(ASSIGNMENT):
Your answer should hold the data exactly as given, minus any picture.

(DATASET CONTENT):
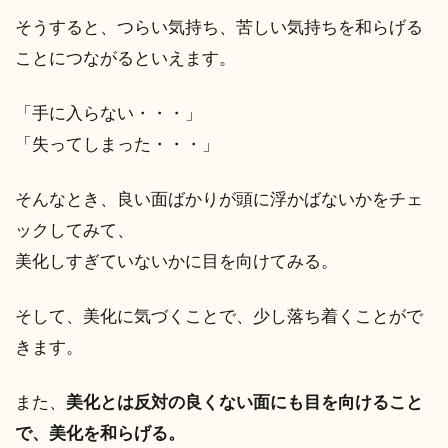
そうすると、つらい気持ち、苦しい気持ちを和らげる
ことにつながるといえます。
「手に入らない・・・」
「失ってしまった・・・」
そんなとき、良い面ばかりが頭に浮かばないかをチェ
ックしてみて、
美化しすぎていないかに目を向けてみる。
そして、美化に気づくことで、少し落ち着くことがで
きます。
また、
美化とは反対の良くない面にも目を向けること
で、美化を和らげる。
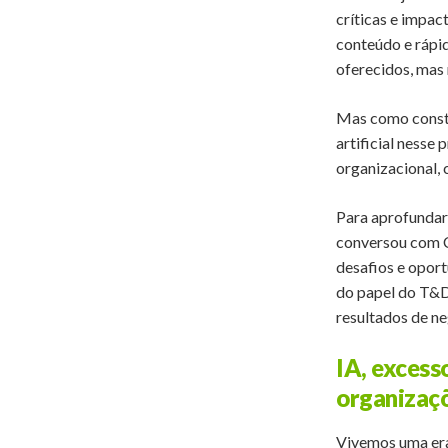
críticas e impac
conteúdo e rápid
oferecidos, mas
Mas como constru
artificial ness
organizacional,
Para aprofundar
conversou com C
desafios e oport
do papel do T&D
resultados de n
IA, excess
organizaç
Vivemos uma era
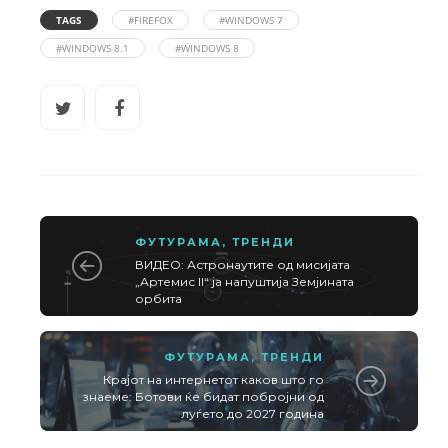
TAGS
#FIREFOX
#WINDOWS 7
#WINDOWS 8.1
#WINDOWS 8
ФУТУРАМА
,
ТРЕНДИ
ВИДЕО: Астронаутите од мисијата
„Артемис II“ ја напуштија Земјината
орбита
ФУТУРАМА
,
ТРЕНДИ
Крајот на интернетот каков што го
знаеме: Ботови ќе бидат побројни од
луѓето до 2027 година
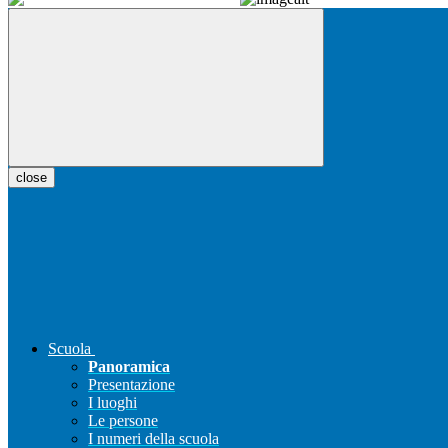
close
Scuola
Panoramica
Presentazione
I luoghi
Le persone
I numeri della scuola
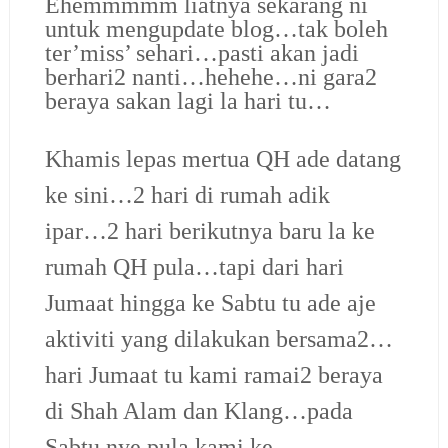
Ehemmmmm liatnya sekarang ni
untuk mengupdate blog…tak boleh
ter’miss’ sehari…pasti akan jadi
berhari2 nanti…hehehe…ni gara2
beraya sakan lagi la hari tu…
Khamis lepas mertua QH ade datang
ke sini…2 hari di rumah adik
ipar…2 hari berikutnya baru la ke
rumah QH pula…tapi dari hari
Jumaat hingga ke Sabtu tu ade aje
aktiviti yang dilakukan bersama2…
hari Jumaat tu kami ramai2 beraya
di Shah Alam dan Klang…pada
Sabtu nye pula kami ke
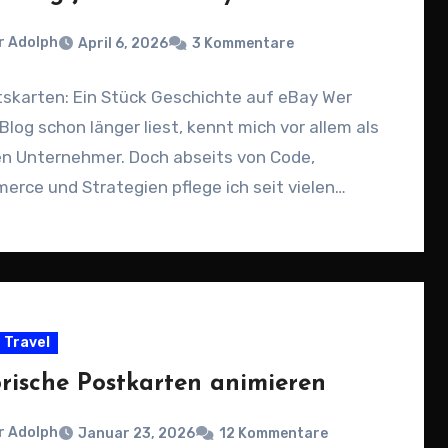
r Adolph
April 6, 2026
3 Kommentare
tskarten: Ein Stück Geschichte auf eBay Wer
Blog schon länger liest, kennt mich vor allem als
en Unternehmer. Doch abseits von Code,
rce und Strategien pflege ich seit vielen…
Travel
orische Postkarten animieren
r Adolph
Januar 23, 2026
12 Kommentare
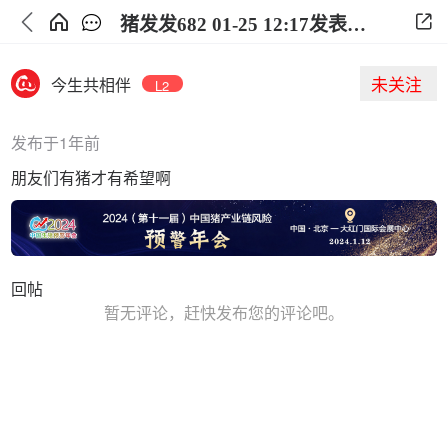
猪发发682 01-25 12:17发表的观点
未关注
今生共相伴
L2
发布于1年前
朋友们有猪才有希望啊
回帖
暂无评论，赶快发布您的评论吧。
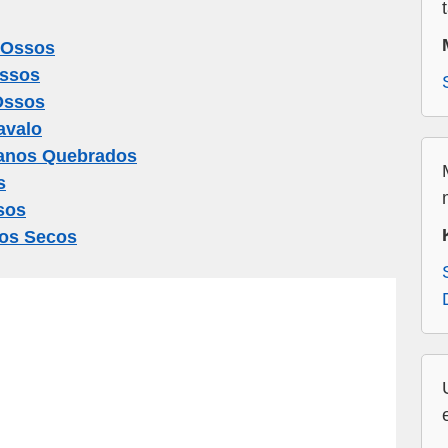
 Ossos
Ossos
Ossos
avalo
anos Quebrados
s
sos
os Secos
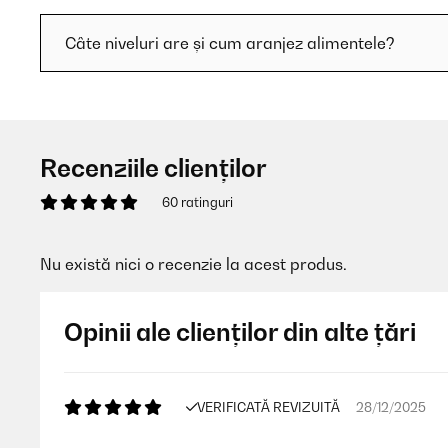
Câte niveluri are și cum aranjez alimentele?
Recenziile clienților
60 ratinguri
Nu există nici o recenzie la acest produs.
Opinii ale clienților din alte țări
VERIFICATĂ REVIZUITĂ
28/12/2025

(EXERCISE SOLUTION):
そうすると、つらい気持ち、苦しい気持ちを和らげる
ことにつながるといえます。
「手に入らない・・・」
「失ってしまった・・・」
そんなとき、良い面ばかりが頭に浮かばないかをチェ
ックしてみて、
美化しすぎていないかに目を向けてみる。
そして、美化に気づくことで、少し落ち着くことがで
きます。
また、
美化とは反対の良くない面にも目を向けること
で、美化を和らげる。
críticas e impac
conteúdo e rápid
oferecidos, mas
Mas como constru
artificial ness
organizacional,
Para aprofundar
conversou com C
desafios e oport
do papel do T&D
resultados de n
IA, excess
organizaç
Vivemos uma era
TAGS
#FIREFOX
#WINDOWS 7
#WINDOWS 8.1
#WINDOWS 8
ФУТУРАМА
,
ТРЕНДИ
ВИДЕО: Астронаутите од мисијата
„Артемис II“ ја напуштија Земјината
орбита
ФУТУРАМА
,
ТРЕНДИ
Крајот на интернетот каков што го
знаеме: Ботови ќе бидат побројни од
луѓето до 2027 година
close
Scuola
Panoramica
Presentazione
I luoghi
Le persone
I numeri della scuola
Ehemmmmm liatnya sekarang ni
untuk mengupdate blog…tak boleh
ter’miss’ sehari…pasti akan jadi
berhari2 nanti…hehehe…ni gara2
beraya sakan lagi la hari tu…
Khamis lepas mertua QH ade datang
ke sini…2 hari di rumah adik
ipar…2 hari berikutnya baru la ke
rumah QH pula…tapi dari hari
Jumaat hingga ke Sabtu tu ade aje
aktiviti yang dilakukan bersama2…
hari Jumaat tu kami ramai2 beraya
di Shah Alam dan Klang…pada
Sabtu nye pula kami ke
r Adolph
April 6, 2026
3 Kommentare
tskarten: Ein Stück Geschichte auf eBay Wer
Blog schon länger liest, kennt mich vor allem als
en Unternehmer. Doch abseits von Code,
rce und Strategien pflege ich seit vielen…
Travel
orische Postkarten animieren
r Adolph
Januar 23, 2026
12 Kommentare
猪发发682 01-25 12:17发表的观点
未关注
今生共相伴
L2
发布于1年前
朋友们有猪才有希望啊
回帖
暂无评论，赶快发布您的评论吧。
 Ossos
Ossos
Ossos
avalo
anos Quebrados
s
sos
os Secos
Câte niveluri are și cum aranjez alimentele?
Recenziile clienților
60 ratinguri
Nu există nici o recenzie la acest produs.
Opinii ale clienților din alte țări
VERIFICATĂ REVIZUITĂ
28/12/2025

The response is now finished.